Many Japanese university students in Japan use their Golden Week to go on a trip, or perhaps catch up on some school work. Not the members of Waseda University Philharmonic Orchestra. We just got back from our annual retreat that takes place during Golden Week. We escaped the hustle of Tokyo and stayed in the countryside of Niigata Prefecture for 4 days to perfect our program for our concert in June.
For me, this retreat was about realization. I realized again the difficulties of classical music and the hard work that it takes to make a piece come together. From a technical aspect, the pieces that we are practicing cannot be played with a little bit of practice. During this retreat, we spent hours perfecting everything that you could possibly think of perfecting. Being in a place where it’s only you, the music and your instrument is something that is pretty special about retreats. I also realized the struggles of being a part of a large community and how hard it is to find your place within the group. One difficulty I have is simply the sheer act of communicating with other orchestra members. There’s nothing more frustrating than not being able to convey your thoughts to somebody, and I have experienced plenty of that during my time in Wasephil, but especially during this retreat. Another dilemma that I have is who I should talk to during the retreat. With this orchestra, it’s nearly impossible to talk to every single person, but everybody you choose to talk to has something to teach you. But there’s also the comfort of being with the people that you’re comfortable with, but that doesn’t pose any challenges. Since this is my last retreat, I chose to bite the bullet and talk to as many different people as I could, and I think it helped me in the end. All in all, I think that this retreat made me a stronger person and a better player.
This retreat, as with our other retreats, ran on an incredibly strenuous schedule and was physically and mentally demanding. It’s probably one of the closest things to hell on earth, because it’s one of the few places where you play your instrument for hours on end and sleep very little. But why do we work so hard? I cannot answer for the orchestra, but I’ll answer for myself as much as words will permit. I work hard and practice and do the busy work for this orchestra because this orchestra has taught me so much, and it’s the only way I can give back. Over the past year and a half, this orchestra has given me my best and worst memories, my highest highs and my lowest lows. Even the most eloquent words cannot describe everything I have gone through. I learned so much about things from technique to Japanese culture to conversing with others. In a community where everybody comes from relatively similar backgrounds and you’re the odd one out, there are things that take a lot of getting used to, even after being in the orchestra for a while. But I kept on coming back because orchestras have an incomparable atmosphere that makes you want to go back. The one good thing trumps all of the awful things that happen and makes you want to go to one more rehearsal or participate in one more concert. And as of now, this will be the last time that I am coming back for a while, so I am trying to give this orchestra my all for the last few weeks.

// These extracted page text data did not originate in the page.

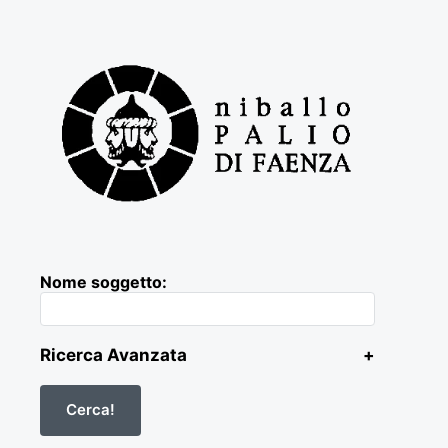
Nome soggetto:
Ricerca Avanzata
+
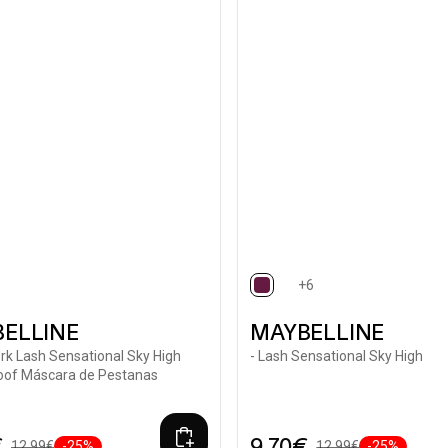
+6
ted
selected
ELLINE
MAYBELLINE
rk Lash Sensational Sky High
- Lash Sensational Sky High
oof Máscara de Pestanas
€
9,70€
12,99€
-25%
12,99€
-25%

My hard work, along with everybody else’s hard work, culminates at our performance on June 4th. Hopefully the overture to Der Freischutz by Weber will make you feel as if you saw the entire opera. Hopefully we will be able to wow you with the simple yet beautiful melodies of Schubert’s Unfinished Symphony. Hopefully our rendition of Rimsky-Korsakov’s Scheherazade, the sensational symphony that takes you to a land far away, will move you and make you feel things that you have never felt before. In order to make all of that happen, we have been and will continue working hard to make our music the best it can possibly be.
This is just the tip of the iceberg of my thoughts on Wasephil, but this will do for now.